Task directions → Look through the records below and copy each line that includes the word "Courtyard".
⟨
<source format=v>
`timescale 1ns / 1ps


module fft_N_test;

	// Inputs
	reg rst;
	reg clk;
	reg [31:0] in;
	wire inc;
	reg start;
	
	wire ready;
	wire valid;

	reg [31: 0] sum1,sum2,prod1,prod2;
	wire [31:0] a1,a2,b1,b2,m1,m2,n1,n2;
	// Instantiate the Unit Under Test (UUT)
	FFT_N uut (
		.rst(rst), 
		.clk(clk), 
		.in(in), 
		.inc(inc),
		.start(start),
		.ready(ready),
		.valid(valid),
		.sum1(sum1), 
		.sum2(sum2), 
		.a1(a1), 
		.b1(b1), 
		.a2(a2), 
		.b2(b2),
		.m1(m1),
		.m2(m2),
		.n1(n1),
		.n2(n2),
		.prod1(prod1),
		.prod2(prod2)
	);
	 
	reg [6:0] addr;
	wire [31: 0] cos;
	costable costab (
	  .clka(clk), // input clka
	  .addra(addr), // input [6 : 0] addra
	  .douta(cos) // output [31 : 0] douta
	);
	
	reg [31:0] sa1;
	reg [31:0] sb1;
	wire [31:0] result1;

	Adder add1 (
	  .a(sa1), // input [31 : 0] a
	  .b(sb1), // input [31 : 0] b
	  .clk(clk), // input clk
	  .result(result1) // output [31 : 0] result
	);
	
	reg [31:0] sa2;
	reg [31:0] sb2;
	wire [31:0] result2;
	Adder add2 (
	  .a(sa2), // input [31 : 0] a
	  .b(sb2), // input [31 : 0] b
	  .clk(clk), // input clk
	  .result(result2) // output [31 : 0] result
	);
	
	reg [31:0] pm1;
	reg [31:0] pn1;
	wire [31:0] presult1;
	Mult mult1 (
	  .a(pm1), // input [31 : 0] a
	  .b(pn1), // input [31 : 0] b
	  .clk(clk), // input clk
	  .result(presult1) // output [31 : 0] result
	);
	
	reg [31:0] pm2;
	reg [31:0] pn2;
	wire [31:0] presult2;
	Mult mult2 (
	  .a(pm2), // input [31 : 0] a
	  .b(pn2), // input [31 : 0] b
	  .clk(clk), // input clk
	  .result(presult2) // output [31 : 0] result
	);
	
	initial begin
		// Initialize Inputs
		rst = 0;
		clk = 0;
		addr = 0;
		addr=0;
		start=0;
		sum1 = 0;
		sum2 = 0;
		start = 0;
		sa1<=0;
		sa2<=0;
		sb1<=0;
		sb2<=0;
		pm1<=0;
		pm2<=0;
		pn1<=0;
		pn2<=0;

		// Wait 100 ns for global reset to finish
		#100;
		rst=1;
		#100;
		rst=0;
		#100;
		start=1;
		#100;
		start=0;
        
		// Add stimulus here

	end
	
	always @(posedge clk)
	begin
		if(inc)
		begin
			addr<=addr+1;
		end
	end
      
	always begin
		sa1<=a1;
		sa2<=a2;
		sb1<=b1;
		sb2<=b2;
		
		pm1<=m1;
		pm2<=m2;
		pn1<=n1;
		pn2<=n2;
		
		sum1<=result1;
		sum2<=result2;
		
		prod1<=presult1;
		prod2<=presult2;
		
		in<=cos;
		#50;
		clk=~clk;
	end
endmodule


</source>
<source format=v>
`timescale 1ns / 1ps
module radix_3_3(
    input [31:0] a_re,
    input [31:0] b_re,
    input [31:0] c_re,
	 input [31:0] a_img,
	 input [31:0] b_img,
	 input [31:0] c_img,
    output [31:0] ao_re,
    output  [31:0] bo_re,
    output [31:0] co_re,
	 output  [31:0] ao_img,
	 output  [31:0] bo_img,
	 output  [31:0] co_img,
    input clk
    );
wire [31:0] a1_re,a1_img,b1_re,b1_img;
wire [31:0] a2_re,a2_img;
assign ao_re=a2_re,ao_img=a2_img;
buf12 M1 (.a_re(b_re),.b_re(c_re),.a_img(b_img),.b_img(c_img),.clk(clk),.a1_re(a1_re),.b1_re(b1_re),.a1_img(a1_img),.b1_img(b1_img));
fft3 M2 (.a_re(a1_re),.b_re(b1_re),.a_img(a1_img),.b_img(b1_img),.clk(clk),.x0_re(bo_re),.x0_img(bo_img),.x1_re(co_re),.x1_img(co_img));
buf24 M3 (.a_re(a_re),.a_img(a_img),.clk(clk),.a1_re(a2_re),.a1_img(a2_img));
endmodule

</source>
⟩
⟨
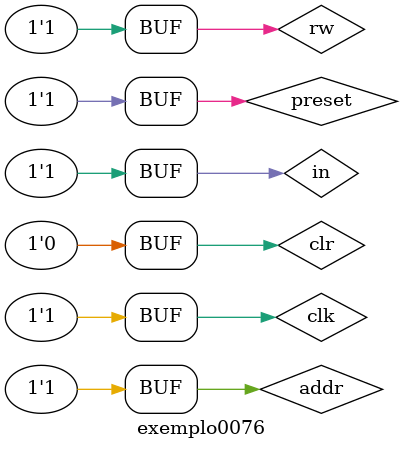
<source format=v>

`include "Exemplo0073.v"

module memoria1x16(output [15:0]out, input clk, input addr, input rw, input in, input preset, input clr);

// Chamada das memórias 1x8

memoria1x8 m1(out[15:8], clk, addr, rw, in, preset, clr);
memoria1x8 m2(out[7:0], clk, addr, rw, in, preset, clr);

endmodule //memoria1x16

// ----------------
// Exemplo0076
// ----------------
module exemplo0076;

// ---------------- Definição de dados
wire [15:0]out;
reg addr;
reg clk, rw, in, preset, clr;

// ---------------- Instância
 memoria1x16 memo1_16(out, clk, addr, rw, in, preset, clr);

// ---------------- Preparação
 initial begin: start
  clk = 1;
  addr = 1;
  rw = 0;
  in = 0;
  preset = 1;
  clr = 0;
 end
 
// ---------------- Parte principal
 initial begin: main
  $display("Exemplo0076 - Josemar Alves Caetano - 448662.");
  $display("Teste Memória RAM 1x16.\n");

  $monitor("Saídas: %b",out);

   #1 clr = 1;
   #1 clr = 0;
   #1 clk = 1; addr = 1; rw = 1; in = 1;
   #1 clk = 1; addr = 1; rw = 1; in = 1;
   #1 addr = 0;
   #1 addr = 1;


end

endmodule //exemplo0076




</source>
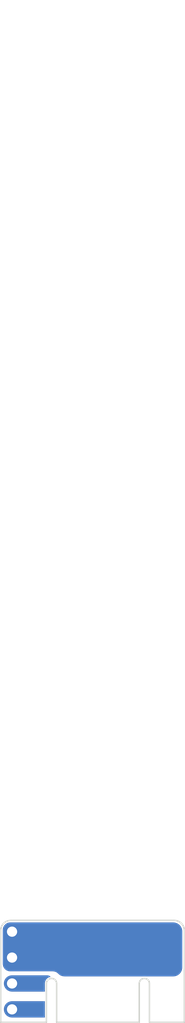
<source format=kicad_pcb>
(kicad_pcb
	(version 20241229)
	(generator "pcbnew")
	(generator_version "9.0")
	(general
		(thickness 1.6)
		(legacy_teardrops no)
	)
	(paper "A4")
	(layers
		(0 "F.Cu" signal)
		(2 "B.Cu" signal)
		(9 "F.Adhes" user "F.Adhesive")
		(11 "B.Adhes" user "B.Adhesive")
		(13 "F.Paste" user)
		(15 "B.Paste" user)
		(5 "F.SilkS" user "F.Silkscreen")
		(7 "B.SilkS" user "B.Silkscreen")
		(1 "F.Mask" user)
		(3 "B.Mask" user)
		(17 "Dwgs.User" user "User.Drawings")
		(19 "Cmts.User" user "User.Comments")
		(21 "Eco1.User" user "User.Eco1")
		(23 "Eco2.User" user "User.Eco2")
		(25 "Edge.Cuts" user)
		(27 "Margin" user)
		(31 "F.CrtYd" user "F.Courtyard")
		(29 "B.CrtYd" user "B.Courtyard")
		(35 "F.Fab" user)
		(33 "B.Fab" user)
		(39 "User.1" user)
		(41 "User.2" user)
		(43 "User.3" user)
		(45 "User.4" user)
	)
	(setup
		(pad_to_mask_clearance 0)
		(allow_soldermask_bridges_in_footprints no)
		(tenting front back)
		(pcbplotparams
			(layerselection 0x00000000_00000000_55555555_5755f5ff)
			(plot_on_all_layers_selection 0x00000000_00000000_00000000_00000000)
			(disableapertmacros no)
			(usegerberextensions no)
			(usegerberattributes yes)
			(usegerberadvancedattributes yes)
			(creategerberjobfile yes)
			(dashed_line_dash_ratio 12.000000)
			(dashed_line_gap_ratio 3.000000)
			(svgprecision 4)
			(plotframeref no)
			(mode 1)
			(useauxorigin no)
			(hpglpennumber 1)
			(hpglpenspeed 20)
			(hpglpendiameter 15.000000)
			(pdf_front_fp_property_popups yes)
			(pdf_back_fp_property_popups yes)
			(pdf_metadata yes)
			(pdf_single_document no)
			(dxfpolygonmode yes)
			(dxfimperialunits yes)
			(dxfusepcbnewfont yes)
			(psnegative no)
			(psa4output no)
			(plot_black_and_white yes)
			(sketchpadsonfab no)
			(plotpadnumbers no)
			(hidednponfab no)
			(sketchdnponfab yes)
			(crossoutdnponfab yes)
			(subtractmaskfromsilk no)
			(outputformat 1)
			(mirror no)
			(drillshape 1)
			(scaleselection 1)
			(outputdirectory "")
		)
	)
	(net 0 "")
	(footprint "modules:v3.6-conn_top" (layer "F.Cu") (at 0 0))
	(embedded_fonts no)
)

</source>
⟩
Solution to this problem →
		(31 "F.CrtYd" user "F.Courtyard")
		(29 "B.CrtYd" user "B.Courtyard")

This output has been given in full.